**Required action:**
Of the lines below, write out exactly those from the line with "Panel set 1: xy, xz, yz;" through the line with "Panel set 2: Top", both included, and skip the rest.

**Input for this task:**
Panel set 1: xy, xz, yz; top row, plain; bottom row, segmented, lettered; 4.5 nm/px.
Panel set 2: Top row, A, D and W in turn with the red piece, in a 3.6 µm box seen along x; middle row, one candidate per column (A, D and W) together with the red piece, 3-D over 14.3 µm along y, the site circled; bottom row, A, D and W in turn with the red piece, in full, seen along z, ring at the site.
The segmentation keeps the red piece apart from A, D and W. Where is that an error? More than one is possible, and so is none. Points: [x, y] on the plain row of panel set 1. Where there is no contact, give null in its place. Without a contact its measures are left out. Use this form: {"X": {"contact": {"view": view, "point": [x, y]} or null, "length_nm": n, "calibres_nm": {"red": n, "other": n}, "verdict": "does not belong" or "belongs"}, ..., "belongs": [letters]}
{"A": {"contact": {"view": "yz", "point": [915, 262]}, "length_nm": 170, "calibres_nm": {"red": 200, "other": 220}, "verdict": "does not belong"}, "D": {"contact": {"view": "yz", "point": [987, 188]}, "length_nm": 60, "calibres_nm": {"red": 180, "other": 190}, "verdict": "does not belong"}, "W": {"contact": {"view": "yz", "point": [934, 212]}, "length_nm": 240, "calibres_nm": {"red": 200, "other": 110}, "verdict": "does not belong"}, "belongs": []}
* * *
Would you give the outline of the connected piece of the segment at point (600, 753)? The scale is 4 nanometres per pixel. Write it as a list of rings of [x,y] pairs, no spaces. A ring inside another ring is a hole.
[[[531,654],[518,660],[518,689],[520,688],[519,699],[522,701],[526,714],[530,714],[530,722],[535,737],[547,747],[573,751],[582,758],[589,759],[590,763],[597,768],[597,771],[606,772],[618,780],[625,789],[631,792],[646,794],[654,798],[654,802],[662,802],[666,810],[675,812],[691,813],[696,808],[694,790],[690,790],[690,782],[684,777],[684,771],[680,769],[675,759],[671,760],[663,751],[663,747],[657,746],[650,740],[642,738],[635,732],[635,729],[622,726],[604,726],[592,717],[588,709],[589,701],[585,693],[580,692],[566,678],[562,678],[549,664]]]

**Expected answer:**
Panel set 1: xy, xz, yz; top row, plain; bottom row, segmented, lettered; 4.5 nm/px.
Panel set 2: Top row, A, D and W in turn with the red piece, in a 3.6 µm box seen along x; middle row, one candidate per column (A, D and W) together with the red piece, 3-D over 14.3 µm along y, the site circled; bottom row, A, D and W in turn with the red piece, in full, seen along z, ring at the site.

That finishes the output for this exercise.